■ ACTIVITY ■
Wherever pictures appear in the listing below, leave them out, and copy exactly, and only, everything from the line with "Elementos de fixação" down to the line with "arvonluonnin inhimillinen instrumentti, jolla".

Start of Block

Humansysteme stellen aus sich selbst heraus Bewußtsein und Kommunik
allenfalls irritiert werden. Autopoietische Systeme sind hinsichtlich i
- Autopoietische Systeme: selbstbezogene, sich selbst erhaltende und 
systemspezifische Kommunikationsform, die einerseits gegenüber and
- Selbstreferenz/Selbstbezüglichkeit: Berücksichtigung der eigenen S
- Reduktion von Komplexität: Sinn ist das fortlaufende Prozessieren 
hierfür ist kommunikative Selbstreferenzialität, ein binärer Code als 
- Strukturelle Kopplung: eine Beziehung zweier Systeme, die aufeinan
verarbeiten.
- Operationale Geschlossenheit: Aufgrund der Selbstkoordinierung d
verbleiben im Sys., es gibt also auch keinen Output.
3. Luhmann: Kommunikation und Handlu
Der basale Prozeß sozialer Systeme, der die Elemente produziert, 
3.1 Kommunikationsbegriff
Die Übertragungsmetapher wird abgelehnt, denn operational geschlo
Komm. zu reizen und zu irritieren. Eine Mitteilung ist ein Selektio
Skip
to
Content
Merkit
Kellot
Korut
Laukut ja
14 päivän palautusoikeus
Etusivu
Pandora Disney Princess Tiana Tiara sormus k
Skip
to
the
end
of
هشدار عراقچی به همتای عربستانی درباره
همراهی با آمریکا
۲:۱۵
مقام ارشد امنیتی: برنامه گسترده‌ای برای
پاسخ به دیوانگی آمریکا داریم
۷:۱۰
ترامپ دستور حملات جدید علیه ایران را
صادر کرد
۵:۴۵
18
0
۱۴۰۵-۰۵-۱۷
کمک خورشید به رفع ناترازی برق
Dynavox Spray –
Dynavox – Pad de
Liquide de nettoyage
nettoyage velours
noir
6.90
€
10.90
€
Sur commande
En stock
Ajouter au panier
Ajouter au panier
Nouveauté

End of Block
Start of Block

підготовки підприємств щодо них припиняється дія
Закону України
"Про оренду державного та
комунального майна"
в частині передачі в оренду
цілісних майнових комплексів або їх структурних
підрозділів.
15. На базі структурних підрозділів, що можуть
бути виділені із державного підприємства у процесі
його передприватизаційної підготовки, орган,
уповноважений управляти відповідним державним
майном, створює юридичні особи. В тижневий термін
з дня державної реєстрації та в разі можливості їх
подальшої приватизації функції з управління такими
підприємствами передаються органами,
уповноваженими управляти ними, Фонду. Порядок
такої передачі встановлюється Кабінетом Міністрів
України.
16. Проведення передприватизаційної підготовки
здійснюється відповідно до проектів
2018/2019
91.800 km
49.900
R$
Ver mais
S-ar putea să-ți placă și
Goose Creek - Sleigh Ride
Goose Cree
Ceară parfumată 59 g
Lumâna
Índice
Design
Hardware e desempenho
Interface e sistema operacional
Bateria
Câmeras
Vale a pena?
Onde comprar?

End of Block
Start of Block

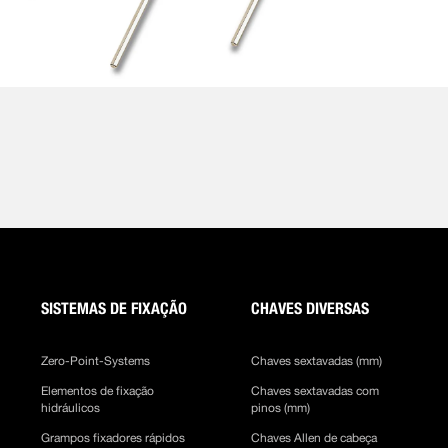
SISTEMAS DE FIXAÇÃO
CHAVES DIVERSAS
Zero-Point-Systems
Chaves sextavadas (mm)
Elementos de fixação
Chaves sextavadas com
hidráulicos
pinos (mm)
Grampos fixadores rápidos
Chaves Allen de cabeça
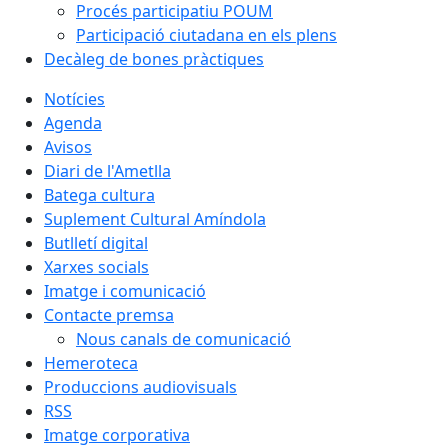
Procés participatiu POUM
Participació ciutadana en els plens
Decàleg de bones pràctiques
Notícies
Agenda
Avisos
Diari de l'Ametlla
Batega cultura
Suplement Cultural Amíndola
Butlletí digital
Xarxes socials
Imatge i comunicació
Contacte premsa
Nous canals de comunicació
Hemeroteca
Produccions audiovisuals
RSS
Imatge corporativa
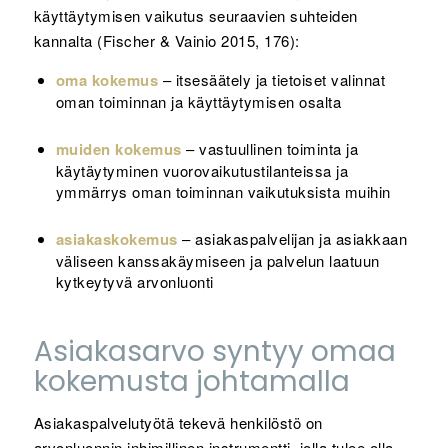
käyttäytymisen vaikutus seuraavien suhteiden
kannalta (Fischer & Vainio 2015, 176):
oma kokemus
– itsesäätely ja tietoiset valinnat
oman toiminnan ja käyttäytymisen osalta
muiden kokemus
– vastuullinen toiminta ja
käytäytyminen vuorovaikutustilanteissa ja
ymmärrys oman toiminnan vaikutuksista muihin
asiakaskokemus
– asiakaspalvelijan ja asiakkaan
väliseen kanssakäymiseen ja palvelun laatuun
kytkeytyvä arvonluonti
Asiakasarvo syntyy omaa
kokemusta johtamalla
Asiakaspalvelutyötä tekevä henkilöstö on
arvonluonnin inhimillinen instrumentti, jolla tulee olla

End of Block

■ RESPONSE ■
Elementos de fixação
Chaves sextavadas com
hidráulicos
pinos (mm)
Grampos fixadores rápidos
Chaves Allen de cabeça
Procés participatiu POUM
Participació ciutadana en els plens
Decàleg de bones pràctiques
Notícies
Agenda
Avisos
Diari de l'Ametlla
Batega cultura
Suplement Cultural Amíndola
Butlletí digital
Xarxes socials
Imatge i comunicació
Contacte premsa
Nous canals de comunicació
Hemeroteca
Produccions audiovisuals
RSS
Imatge corporativa
käyttäytymisen vaikutus seuraavien suhteiden
kannalta (Fischer & Vainio 2015, 176):
oma kokemus
– itsesäätely ja tietoiset valinnat
oman toiminnan ja käyttäytymisen osalta
muiden kokemus
– vastuullinen toiminta ja
käytäytyminen vuorovaikutustilanteissa ja
ymmärrys oman toiminnan vaikutuksista muihin
asiakaskokemus
– asiakaspalvelijan ja asiakkaan
väliseen kanssakäymiseen ja palvelun laatuun
kytkeytyvä arvonluonti
Asiakasarvo syntyy omaa
kokemusta johtamalla
Asiakaspalvelutyötä tekevä henkilöstö on
arvonluonnin inhimillinen instrumentti, jolla tulee olla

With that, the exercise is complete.